**TO-DO ITEM A:**
Using the film page, answer each question:
(i) Who wrote the music?
(ii) How long does the film run?
(iii) What is the name of Sasha's wife?

**SOURCE DOCUMENT:**

- Directed by: Filipp Yankovsky
- Written by: Gennadiy Ostrovskiy
- Produced by: Fyodor Bondarchuk Stepan Mikhalkov Viktor Glukhov Sergei Melkumov Yelena Yatsura
- Starring: Konstantin Khabensky Elena Perova Oksana Fandera
- Cinematography: Sergei Machilskiy
- Music by: Danila Kalashnik
- Production companies: Production Company "Slovo" Art Pictures Studio
- Release date: 2002;
- Running time: 94 minutes
- Country: Russia
- Language: Russian

= In Motion (film) =

In Motion (В движении) is a 2002 Russian drama film, directorial debut of Filipp Yankovsky. Its plot shares some similarities to La Dolce Vita by Federico Fellini.

==Plot==
Alexander Guryev is a successful independent journalist whose life has been full of many adventures. Now Sasha is looking for interesting stories and sensations which will earn good money. But Sasha is haunted by failures after such searches and more often than not he runs into big trouble, but still he continues to search for the next bombshell.

Sasha's personal life is different: he is married, but he is no longer attracted to his wife Vera. The passion is gone and only memories remain. Every day Sasha meets various women, with some he has short-term romantic relationships. And his wife Vera continues to hope that one day her and Sasha's life will change for the better.

**DATA FOR THIS EXERCISE:**
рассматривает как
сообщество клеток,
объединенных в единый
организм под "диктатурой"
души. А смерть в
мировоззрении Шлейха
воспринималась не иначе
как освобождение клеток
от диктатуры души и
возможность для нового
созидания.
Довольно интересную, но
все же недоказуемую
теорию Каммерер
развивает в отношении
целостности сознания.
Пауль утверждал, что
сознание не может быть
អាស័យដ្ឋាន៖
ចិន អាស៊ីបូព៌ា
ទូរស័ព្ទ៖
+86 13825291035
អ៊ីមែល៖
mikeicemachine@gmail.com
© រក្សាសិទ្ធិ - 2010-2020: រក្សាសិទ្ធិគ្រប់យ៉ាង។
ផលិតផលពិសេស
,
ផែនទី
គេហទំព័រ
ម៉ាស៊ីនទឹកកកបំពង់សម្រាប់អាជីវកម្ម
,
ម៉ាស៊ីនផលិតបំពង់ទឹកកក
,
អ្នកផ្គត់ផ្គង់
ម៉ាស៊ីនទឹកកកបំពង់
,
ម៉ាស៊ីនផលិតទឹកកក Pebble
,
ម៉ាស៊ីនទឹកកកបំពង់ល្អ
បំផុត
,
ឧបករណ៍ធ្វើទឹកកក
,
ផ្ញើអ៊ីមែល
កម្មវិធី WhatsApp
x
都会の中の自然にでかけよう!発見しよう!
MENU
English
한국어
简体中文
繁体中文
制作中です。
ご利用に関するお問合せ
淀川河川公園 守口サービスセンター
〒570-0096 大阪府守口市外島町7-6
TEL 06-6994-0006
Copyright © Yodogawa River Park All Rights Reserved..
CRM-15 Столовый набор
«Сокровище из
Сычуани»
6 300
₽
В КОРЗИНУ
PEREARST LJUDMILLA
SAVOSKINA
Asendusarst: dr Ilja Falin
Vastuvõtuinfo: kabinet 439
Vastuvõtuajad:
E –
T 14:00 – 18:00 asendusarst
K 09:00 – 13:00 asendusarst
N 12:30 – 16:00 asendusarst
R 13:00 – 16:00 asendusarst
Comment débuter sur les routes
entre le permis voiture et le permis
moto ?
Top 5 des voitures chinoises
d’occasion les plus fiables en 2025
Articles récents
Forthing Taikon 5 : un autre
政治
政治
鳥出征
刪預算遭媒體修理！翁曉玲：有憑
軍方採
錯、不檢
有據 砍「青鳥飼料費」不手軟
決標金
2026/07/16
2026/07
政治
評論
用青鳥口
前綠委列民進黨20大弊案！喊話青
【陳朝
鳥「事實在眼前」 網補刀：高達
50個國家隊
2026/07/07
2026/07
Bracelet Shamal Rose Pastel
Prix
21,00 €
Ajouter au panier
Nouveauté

**TO-DO ITEM B:**
Reproduce the lines of the records from the very first line through the line that contains "mikeicemachine@gmail.com", inclusive.

**WRITTEN REPLY A:**
(i) Danila Kalashnik
(ii) 94 minutes
(iii) Vera

**WRITTEN REPLY B:**
рассматривает как
сообщество клеток,
объединенных в единый
организм под "диктатурой"
души. А смерть в
мировоззрении Шлейха
воспринималась не иначе
как освобождение клеток
от диктатуры души и
возможность для нового
созидания.
Довольно интересную, но
все же недоказуемую
теорию Каммерер
развивает в отношении
целостности сознания.
Пауль утверждал, что
сознание не может быть
អាស័យដ្ឋាន៖
ចិន អាស៊ីបូព៌ា
ទូរស័ព្ទ៖
+86 13825291035
អ៊ីមែល៖
mikeicemachine@gmail.com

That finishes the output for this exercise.